The Jimdo head office is in Hamburg, Germany but Jimdo also has offices in Munich, Germany and Tokyo, Japan.

==Service==
Jimdo offers two different services; Creator is the company's drag-and-drop website builder, and Dolphin is the company's new AI website builder. Both products offer free and premium subscription plans. As of 2019, there are seven languages available: English, German, French, Italian, Japanese, Dutch, and Spanish. The English-language service uses American English. To increase speed and performance for their worldwide user base.

==Reception==
Two months after the service launch in 2007, Rafe Needleman of CNet gave a positive review to Jimdo.

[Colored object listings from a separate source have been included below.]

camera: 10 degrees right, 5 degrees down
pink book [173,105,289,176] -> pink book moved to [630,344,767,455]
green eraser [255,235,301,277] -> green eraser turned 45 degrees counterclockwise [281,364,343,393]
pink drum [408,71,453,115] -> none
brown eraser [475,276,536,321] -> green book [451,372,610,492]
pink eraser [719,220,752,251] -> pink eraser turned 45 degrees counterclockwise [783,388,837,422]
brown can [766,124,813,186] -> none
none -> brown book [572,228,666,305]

Needleman described Jimdo as a "good service for creating a quick site to document a trip or other event, or to prototype a simple personal or business site." He also said that Jimdo was not "mature enough yet" for use by a United States-based small business, "but it's worth keeping track of." In 2010, VentureBeat reported on the opening of the US office in San Francisco and the launch of an online store feature, concluding "US readers will probably hear more about the company in the coming months".

In 2012, David Pogue cited Jimdo in The New York Times, as a recommended replacement for the website building feature in Apple's MobileMe service, following Apple's decision to shut down the service on 30 June 2012. Reasoning that "Jimdo's design templates are better looking [than Weebly's], and the paid plan offers more advanced features. You can even sell stuff from your Jimdo site".

In 2013, USA Today commended Jimdo for "how easily it handles e-commerce" and its "ease of use", recommending it for small business owners who would be "unlikely to find a simpler solution".

In June 2018, following the release of Jimdo's new AI-driven website builder, Dolphin, Forbes writer Alison Coleman hailed the service as an alternative to "traditional website builders" that have "become extremely powerful and able to create extremely sophisticated results, but for most people, they still take too long and involve a steep learning curve". In contrast, Jimdo Dolphin "pulls everything together quickly, and their online content is ready and waiting. From there [Dolphin] provides further support, for example, handling some of the SEO tasks".